# largo



## surfmom (Nov 3, 2012)

Coming down to visit my mom. Will be fishing a day or 2 next week. Anything biting right now?


----------



## ez2cdave (Oct 13, 2008)

Hi, Surfmom !

I'd suggest calling a few local tackle shops to get the best, current info . . .
*
http://www.yellowpages.com/largo-fl/tackle-shops*

Betts Fishing Center
8926 126th Ave · (727) 518-7637
Open until 6:00 PM
*http://customfishing.com/*

Dogfish Tackle Co
8750 Park Blvd N · (727) 393-2102
Open until 6:00 PM
*http://www.dogfishtacklecompany.com/*

Clearwater Bait & Tackle
2999 Gulf to Bay Blvd · (727) 669-5455

Tight Lines !!!


----------



## surfmom (Nov 3, 2012)

My inlaws are local fishermen so they will know. Just wondering what ya all been seeing


----------



## ez2cdave (Oct 13, 2008)

surfmom said:


> My inlaws are local fishermen so they will know. Just wondering what ya all been seeing


I live in NC now, since 2006. 

This link may be helpful, too . . .

http://www.tides4fishing.com/us/florida-gulf-coast/clearwater-beach


----------



## surfmom (Nov 3, 2012)

well went to my in laws local fishing hole and caught a spot tail within 5 minutes!!! was only 15 inches tho. Hubby caught a couple of small jacks a lizard fish and something else i cant remember but was under reg. anyway GREAT time! fishing under a bridge, totally different then off the surf.
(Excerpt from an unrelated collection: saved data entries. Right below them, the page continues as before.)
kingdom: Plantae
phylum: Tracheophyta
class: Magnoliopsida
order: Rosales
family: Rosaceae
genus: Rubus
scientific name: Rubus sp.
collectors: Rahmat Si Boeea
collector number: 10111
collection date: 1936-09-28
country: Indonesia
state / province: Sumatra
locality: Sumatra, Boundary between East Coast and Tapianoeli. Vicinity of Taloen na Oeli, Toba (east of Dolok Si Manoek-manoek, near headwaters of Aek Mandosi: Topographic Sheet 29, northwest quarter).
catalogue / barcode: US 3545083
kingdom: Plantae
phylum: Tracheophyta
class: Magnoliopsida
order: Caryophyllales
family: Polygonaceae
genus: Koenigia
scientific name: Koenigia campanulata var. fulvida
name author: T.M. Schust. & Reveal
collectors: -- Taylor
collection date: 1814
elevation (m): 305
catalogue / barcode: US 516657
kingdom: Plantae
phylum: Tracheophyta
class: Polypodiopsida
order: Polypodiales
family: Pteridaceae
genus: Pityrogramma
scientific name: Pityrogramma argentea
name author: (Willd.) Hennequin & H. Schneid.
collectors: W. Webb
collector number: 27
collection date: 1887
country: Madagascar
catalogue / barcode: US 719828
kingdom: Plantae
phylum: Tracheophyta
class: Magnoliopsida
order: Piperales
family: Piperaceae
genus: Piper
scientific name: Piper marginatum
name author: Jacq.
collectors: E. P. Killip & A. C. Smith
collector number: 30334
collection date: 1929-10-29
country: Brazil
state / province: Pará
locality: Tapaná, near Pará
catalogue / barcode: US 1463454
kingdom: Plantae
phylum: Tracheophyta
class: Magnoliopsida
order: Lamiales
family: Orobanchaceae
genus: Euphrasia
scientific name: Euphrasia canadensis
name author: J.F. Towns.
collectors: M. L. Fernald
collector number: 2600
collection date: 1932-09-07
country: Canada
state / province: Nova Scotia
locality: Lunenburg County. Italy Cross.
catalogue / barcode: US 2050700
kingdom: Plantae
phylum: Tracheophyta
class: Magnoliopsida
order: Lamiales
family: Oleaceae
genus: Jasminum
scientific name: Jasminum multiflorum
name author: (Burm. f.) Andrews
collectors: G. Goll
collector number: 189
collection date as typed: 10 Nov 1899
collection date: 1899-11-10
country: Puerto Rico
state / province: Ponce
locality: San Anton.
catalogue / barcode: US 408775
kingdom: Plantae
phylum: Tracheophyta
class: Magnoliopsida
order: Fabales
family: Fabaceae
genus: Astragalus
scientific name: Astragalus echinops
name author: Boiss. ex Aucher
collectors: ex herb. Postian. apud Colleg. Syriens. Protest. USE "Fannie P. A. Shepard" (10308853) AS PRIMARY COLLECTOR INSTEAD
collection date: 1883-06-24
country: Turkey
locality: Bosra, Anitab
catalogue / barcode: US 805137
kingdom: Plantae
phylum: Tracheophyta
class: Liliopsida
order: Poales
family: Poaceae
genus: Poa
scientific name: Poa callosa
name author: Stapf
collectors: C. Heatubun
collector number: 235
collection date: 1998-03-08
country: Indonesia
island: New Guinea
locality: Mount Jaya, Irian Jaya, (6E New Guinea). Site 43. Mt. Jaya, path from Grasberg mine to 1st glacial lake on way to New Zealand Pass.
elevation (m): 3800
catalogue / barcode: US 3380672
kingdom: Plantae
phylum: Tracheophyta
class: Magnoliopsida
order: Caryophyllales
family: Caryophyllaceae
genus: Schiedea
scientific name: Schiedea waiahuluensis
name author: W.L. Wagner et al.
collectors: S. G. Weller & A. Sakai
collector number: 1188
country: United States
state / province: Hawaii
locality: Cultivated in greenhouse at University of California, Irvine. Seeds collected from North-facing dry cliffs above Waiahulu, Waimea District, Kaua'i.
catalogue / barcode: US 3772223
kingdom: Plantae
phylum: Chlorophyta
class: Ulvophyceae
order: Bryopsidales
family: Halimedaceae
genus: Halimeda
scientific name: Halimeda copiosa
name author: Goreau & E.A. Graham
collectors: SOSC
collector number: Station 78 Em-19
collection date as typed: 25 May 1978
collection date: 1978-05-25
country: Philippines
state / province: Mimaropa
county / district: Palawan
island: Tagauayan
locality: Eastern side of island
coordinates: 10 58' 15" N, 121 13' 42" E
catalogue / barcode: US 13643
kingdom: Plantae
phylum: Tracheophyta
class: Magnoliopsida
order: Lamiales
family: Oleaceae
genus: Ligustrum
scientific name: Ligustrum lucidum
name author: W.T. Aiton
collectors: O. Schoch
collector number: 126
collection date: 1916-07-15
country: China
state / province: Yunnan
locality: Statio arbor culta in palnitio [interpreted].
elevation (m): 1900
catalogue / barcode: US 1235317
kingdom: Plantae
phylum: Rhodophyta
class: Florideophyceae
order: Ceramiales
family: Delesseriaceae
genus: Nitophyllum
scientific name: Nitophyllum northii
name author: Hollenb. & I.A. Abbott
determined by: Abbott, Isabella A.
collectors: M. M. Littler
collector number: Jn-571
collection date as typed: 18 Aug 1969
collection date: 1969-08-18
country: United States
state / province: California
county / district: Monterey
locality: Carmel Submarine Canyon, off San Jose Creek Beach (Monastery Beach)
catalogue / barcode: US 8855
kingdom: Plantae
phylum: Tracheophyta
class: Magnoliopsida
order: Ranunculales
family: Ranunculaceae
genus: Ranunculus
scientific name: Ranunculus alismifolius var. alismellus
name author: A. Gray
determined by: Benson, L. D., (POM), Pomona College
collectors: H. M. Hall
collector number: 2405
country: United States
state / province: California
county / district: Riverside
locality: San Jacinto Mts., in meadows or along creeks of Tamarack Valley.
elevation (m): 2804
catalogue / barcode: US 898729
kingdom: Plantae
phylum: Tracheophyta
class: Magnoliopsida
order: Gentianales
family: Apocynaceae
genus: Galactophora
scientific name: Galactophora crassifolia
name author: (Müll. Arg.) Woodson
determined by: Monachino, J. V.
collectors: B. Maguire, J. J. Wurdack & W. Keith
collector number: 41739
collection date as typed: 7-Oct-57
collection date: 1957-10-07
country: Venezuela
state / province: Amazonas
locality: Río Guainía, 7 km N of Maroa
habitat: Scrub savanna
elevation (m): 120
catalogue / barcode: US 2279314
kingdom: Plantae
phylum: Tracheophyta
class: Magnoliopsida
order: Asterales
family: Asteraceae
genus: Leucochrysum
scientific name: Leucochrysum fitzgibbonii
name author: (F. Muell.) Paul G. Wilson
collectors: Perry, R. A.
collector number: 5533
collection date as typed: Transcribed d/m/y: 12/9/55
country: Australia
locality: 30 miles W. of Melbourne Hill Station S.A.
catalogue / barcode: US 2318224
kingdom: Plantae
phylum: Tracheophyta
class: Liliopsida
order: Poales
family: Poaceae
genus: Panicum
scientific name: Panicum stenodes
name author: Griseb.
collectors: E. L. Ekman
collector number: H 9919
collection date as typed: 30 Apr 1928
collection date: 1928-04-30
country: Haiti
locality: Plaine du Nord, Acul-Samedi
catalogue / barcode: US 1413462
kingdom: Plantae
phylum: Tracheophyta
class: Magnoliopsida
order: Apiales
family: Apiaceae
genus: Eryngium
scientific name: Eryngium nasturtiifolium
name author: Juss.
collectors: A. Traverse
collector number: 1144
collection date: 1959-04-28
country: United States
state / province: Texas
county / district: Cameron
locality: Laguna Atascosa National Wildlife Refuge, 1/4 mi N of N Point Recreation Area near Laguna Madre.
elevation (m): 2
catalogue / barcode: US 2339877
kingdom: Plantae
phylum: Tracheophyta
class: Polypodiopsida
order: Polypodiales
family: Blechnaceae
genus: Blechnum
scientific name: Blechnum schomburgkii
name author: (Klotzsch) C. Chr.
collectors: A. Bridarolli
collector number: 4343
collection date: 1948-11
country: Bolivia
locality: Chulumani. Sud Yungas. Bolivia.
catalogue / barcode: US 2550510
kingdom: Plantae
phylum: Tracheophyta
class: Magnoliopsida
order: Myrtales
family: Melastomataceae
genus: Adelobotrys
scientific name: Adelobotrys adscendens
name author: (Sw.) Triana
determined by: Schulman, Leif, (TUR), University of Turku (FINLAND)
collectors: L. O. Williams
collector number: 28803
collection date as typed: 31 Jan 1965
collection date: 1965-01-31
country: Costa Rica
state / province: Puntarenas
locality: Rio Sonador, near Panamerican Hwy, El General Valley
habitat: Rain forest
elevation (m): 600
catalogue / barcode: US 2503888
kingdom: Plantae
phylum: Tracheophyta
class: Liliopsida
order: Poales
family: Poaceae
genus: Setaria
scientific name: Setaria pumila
Used live shrimp and greenbacks for bait.


----------



## ez2cdave (Oct 13, 2008)

surfmom said:


> well went to my in laws local fishing hole and caught a spot tail within 5 minutes!!! was only 15 inches tho. Hubby caught a couple of small jacks a lizard fish and something else i cant remember but was under reg. anyway GREAT time! fishing under a bridge, totally different then off the surf. Used live shrimp and greenbacks for bait.


"Greenbacks" ???

Did you mean "Scaled Sardines", aka "Pilchards", in FL ?


----------